And today, I regret it.
"I see no point in blaming you for what happened anymore," I say, lower now, even though the rain is still powerful and covering other sounds around me. "I really wish I had had the chance to talk to you, Dad. And I accept your apology; I forgive you."
It was hard to see the value of those words for me, but I can now understand what they mean. Just like the strength of the people I have followed in my memories, directed at so many people and motivations, I needed to be strong for this moment as well. Forgiving a person is not an easy thing... for, forgiving is not about just accepting apologies, or learning to endure, but...
...it is about accepting the pain caused by other people.
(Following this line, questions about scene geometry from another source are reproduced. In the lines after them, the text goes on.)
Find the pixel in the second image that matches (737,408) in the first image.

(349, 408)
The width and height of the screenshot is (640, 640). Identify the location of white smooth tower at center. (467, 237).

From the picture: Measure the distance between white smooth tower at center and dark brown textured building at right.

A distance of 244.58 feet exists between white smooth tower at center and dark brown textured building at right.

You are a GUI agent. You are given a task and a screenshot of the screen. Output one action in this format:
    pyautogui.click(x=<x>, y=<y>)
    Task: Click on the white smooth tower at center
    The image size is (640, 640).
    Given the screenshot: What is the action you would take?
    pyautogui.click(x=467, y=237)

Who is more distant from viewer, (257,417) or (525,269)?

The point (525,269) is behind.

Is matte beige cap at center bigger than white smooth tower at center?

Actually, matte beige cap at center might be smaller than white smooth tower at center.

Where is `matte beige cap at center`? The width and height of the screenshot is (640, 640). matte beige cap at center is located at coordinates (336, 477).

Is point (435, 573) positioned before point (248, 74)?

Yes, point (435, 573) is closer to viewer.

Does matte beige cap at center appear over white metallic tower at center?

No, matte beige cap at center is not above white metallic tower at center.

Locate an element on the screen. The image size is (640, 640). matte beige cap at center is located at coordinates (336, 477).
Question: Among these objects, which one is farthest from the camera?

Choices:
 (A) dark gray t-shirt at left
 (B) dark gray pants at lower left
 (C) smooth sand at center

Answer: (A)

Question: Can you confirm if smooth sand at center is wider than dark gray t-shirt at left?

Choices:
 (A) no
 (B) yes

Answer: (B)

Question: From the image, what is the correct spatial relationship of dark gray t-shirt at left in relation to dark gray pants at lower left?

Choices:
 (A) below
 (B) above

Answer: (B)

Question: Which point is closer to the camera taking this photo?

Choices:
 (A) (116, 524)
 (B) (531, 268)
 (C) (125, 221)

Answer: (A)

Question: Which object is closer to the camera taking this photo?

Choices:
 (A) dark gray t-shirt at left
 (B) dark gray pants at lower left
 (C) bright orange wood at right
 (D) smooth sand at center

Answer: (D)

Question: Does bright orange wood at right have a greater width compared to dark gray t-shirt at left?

And this requires a lot of strength. Feeling hurt, and accepting it, is extremely difficult, especially for me. It always has been. I think, after all, that my ability to apologize to my father came about just by my attitudes, not just by accepting his attitudes. Putting my mistakes and his in the balance, I feel that we are on equal footing. For the first time, I don't see him as the uncritical, unreachable man I saw before. We are alike; we are flawed.
And just as I too would like to be forgiven by the people I once hurt, I too feel that need to forgive my father.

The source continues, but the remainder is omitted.